What is required
Reproduce the material below word for word, omitting the pictures.

Excerpted data

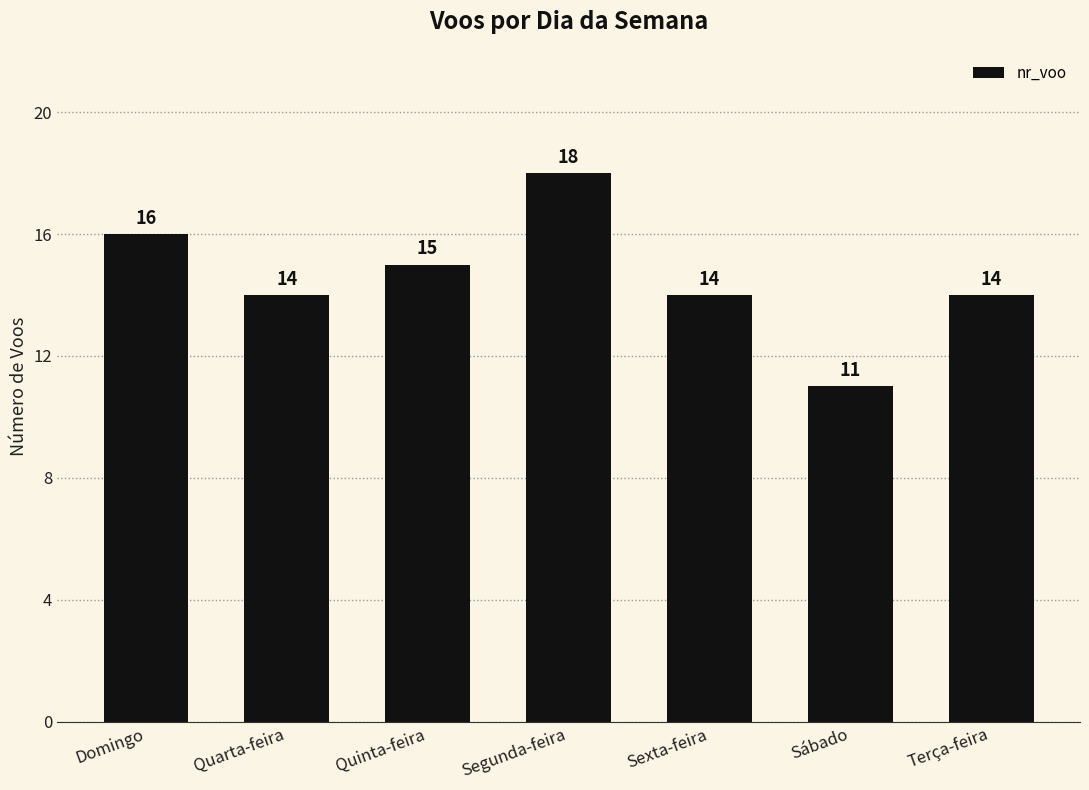

What is the sum of all values?

102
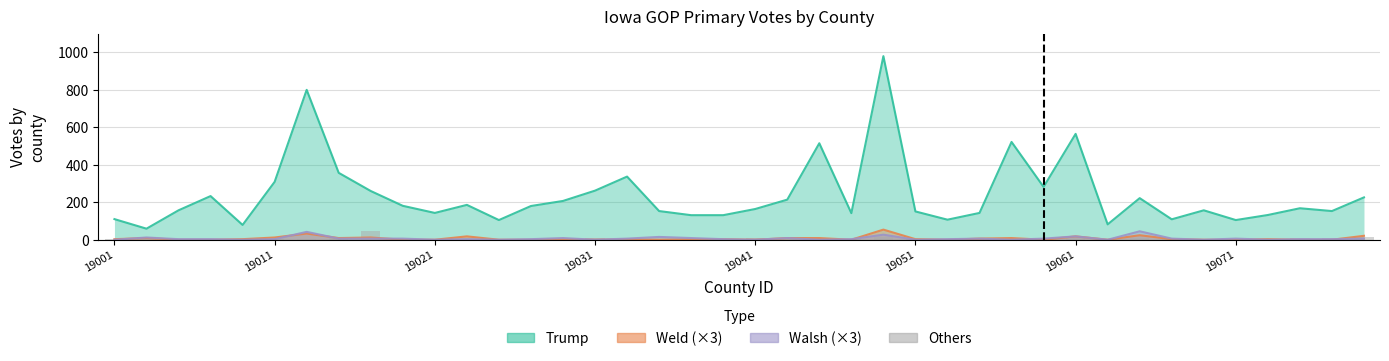

Count the number of categories in the chart.

40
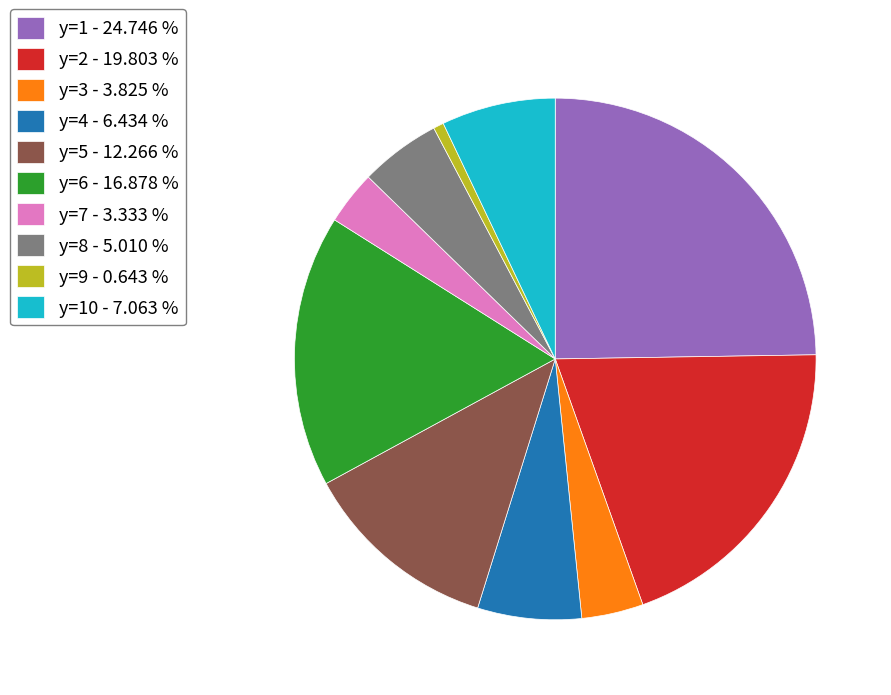

Does y=2 - 19.803 % represent more than half of the total?

No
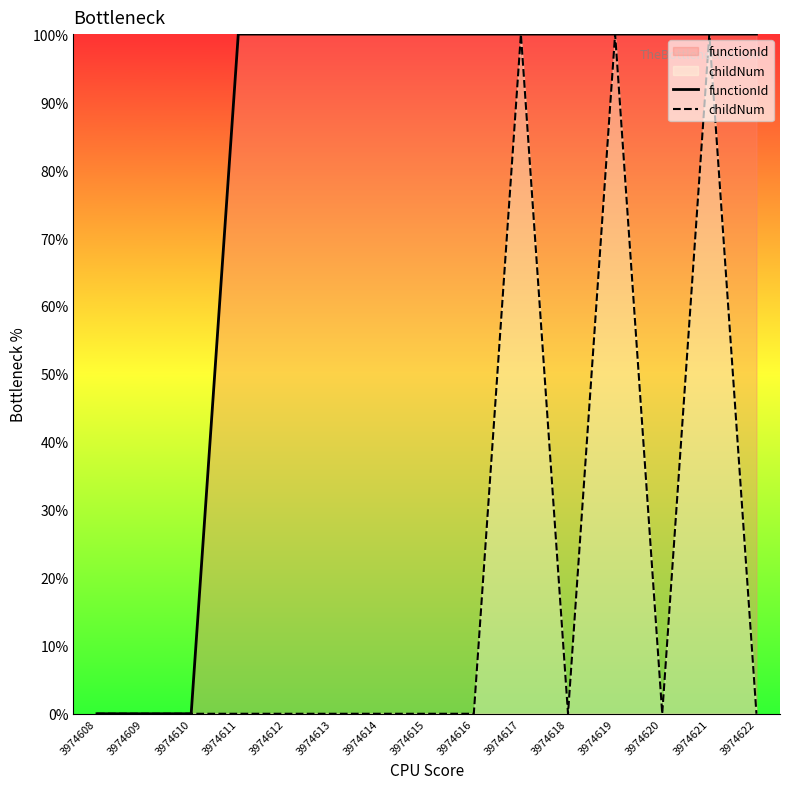

What is the difference between the maximum and second lowest values in the childNum series?

100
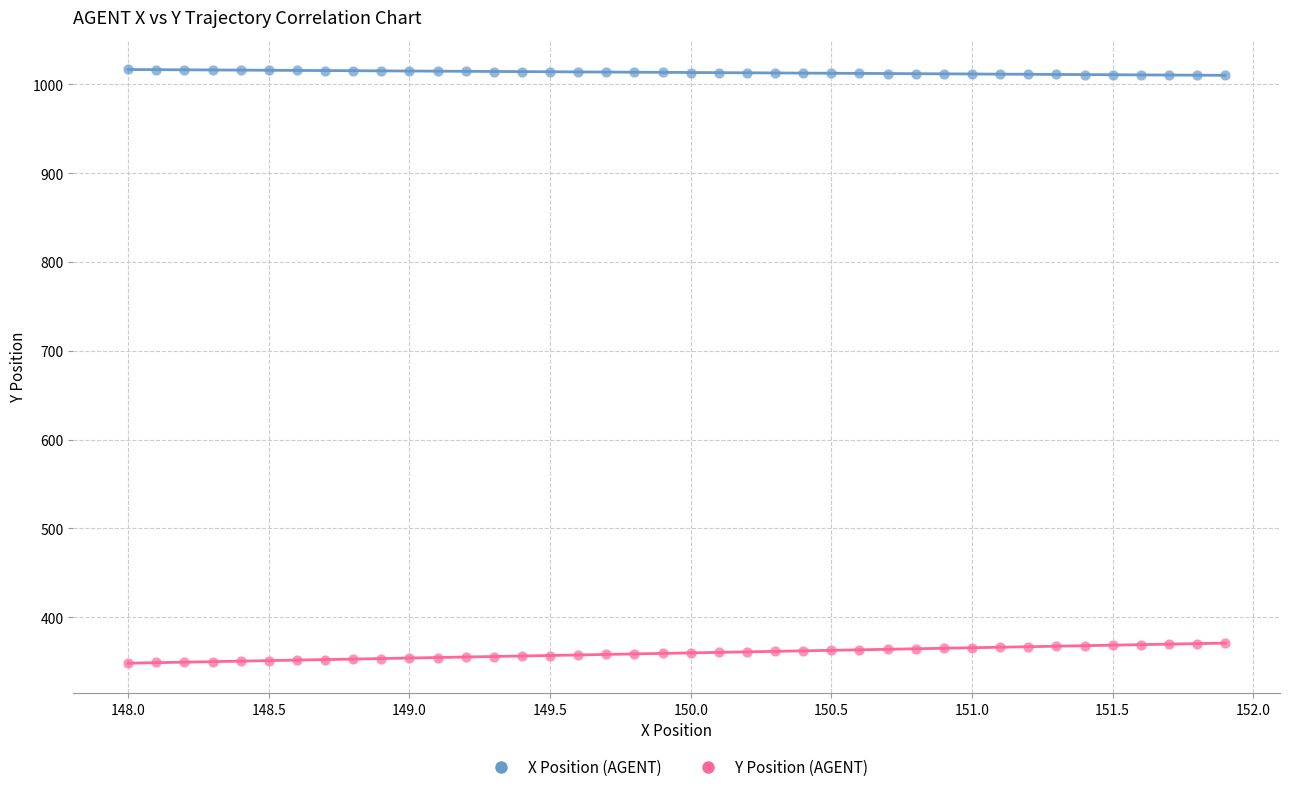

Which series has the largest Y range (max minus min)?

Y Position (AGENT)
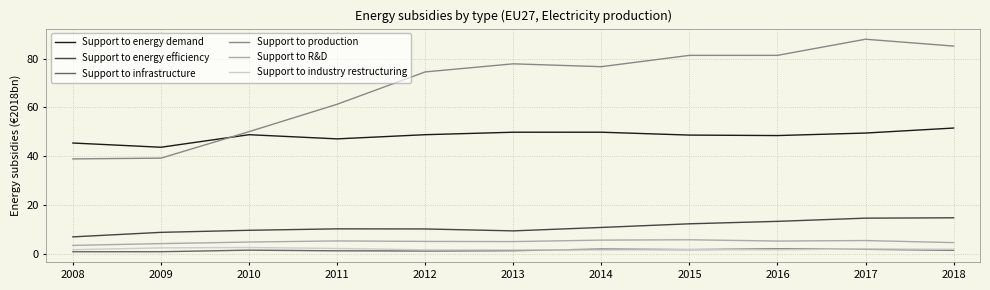

Which series changed the most between 2009 and 2015?

Support to production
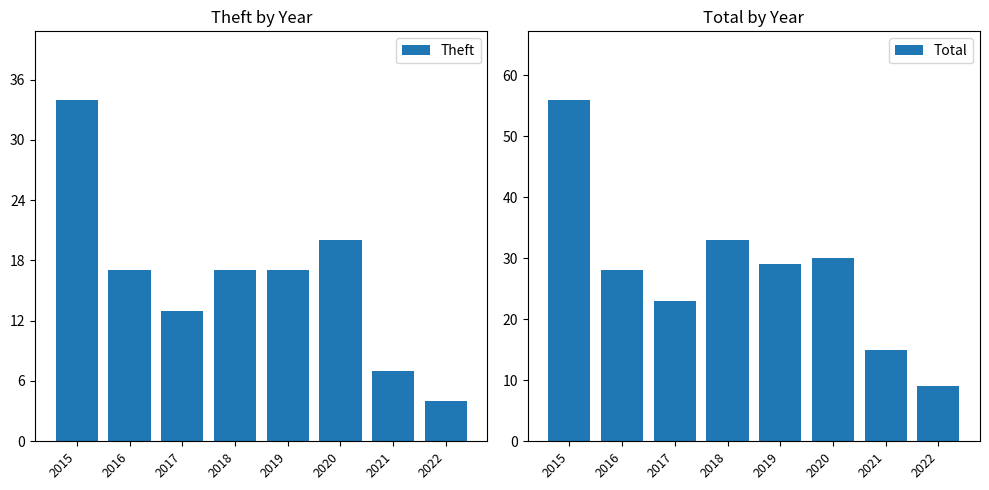

At 2020, list the series in order from smallest to largest.

Theft, Total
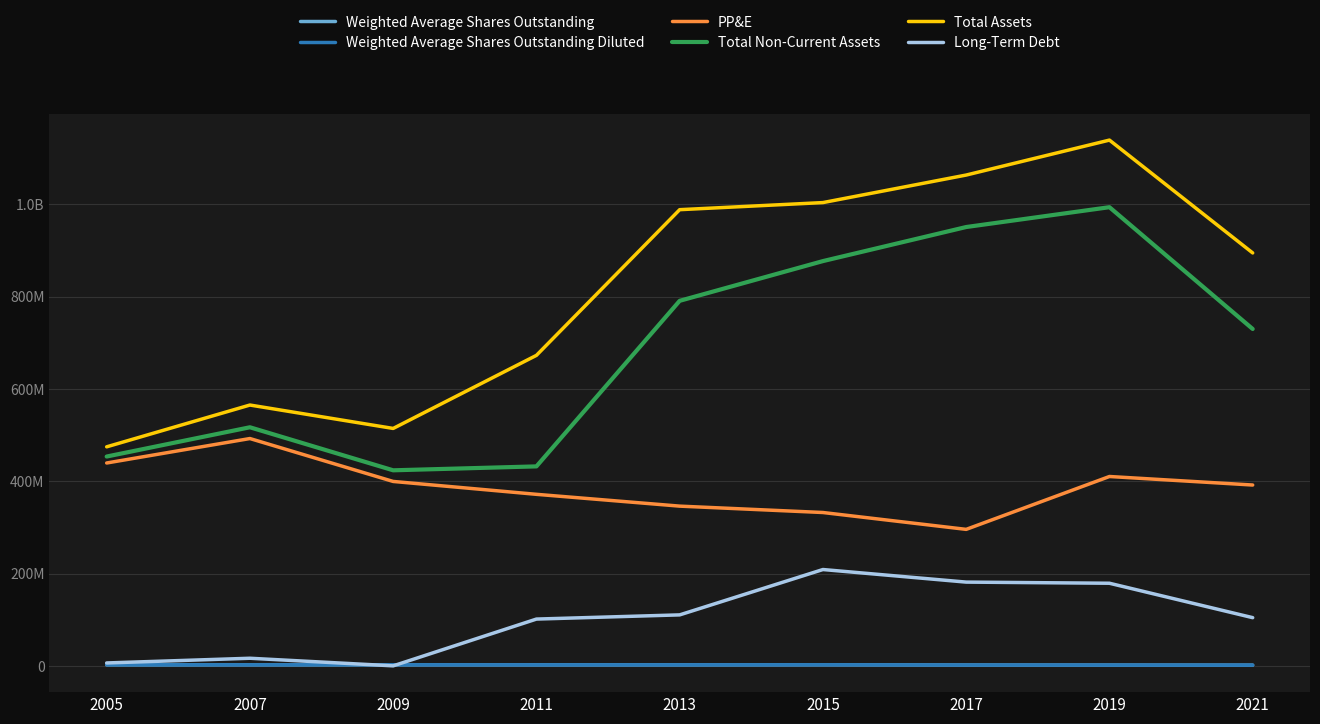

At which category is the sum across all series the highest?

2019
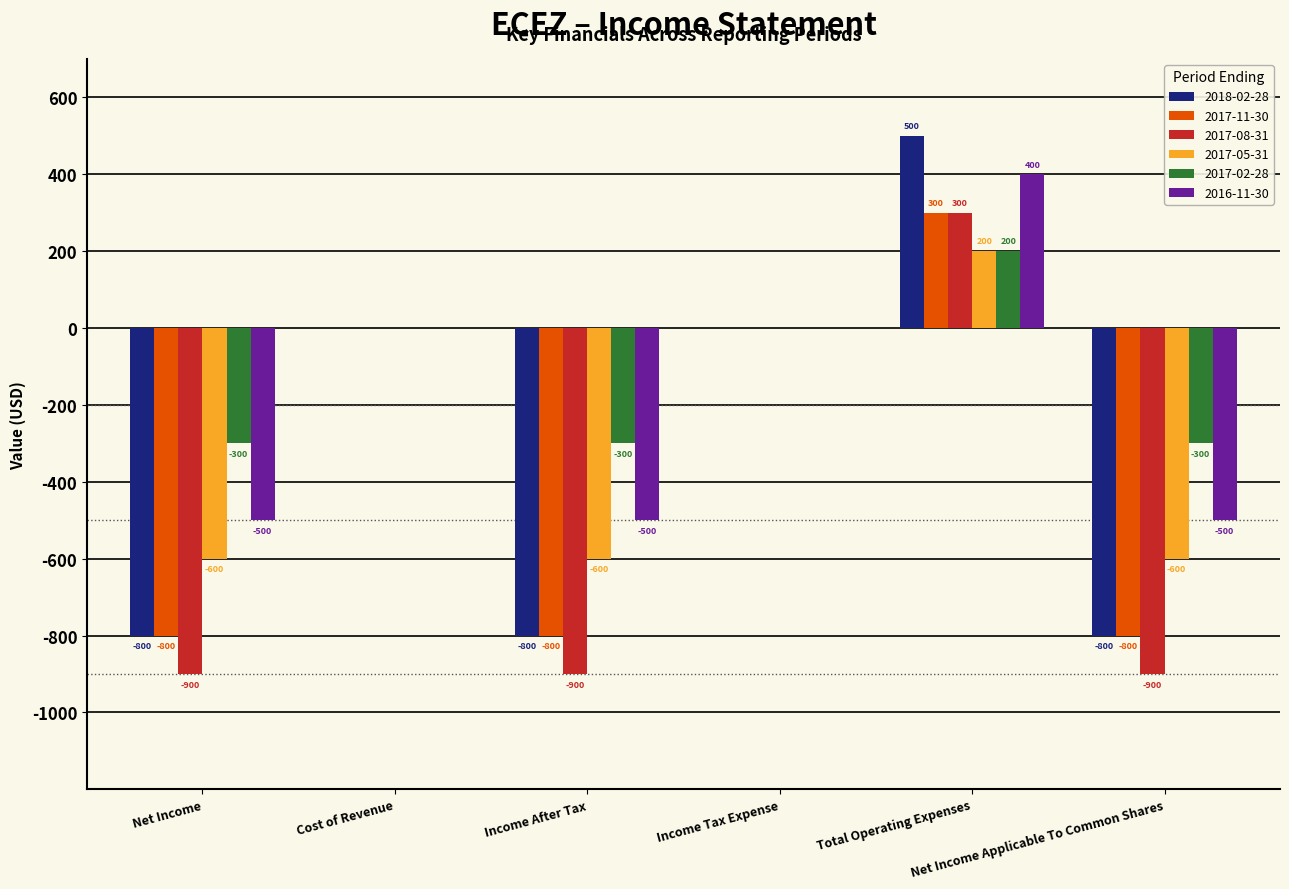

What is the greatest value displayed?

500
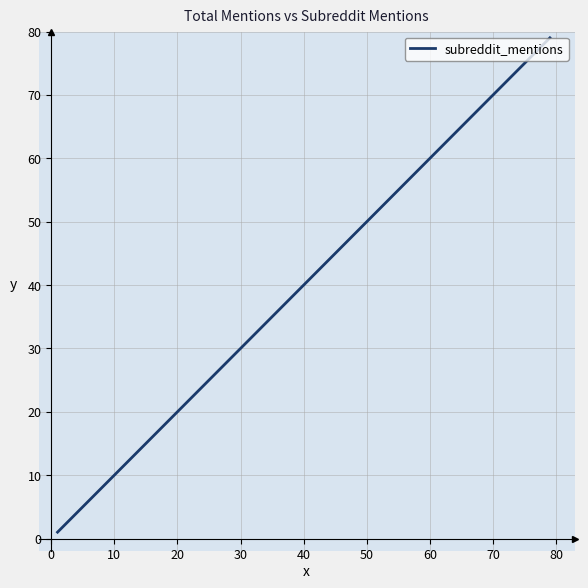

Is it true that the value at −10 is 0?

False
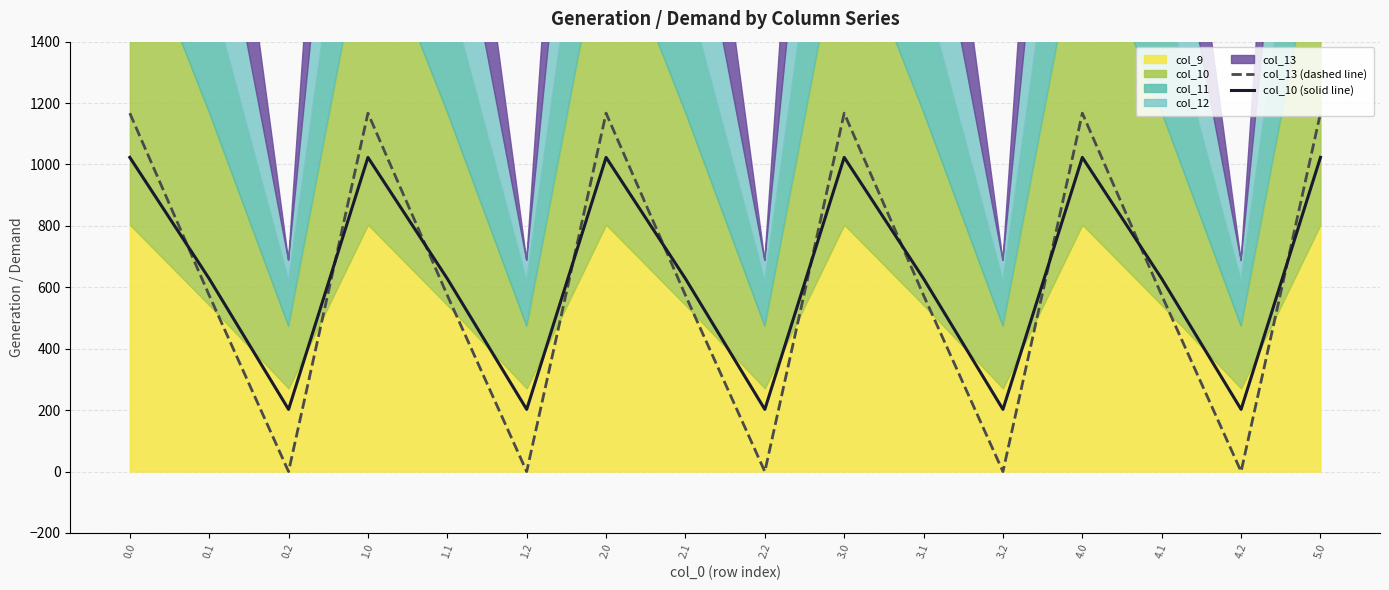

Where is col_10 (solid line) nearest to the value 612?

0.1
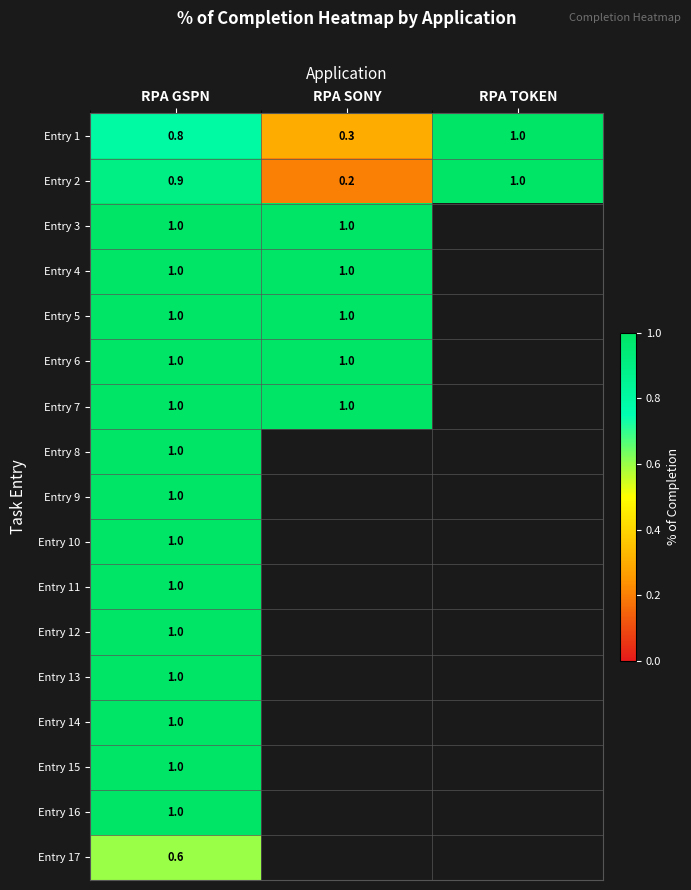

At which category is the sum across all series the highest?

RPA GSPN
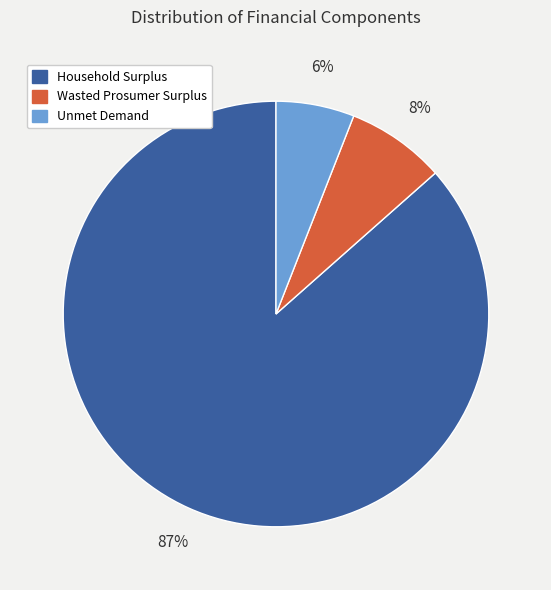

To the nearest percent, what is the average slice percentage?

33%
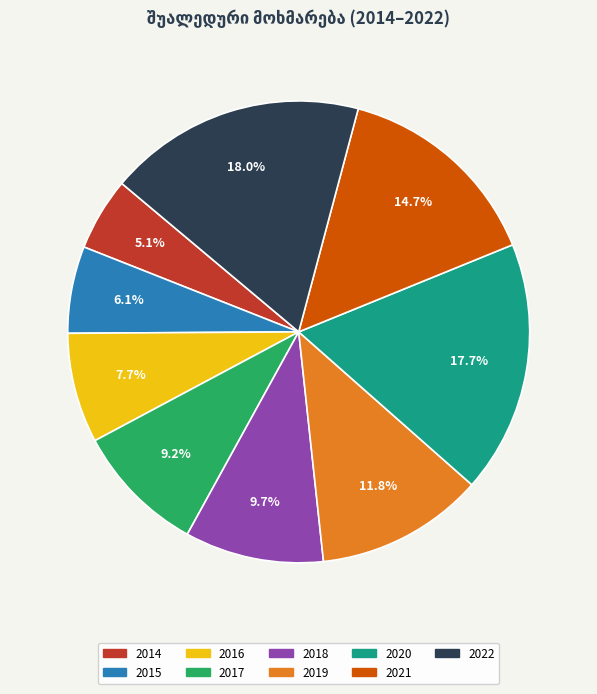

Is 2015 the majority of the pie?

No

Answer box
What is the sum of all values?

102

Count the number of categories in the chart.

40

Does y=2 - 19.803 % represent more than half of the total?

No

What is the difference between the maximum and second lowest values in the childNum series?

100

Which series has the largest Y range (max minus min)?

Y Position (AGENT)

Which series changed the most between 2009 and 2015?

Support to production

At 2020, list the series in order from smallest to largest.

Theft, Total

At which category is the sum across all series the highest?

2019

What is the greatest value displayed?

500

Is it true that the value at −10 is 0?

False

Where is col_10 (solid line) nearest to the value 612?

0.1

At which category is the sum across all series the highest?

RPA GSPN

To the nearest percent, what is the average slice percentage?

33%

Is 2015 the majority of the pie?

No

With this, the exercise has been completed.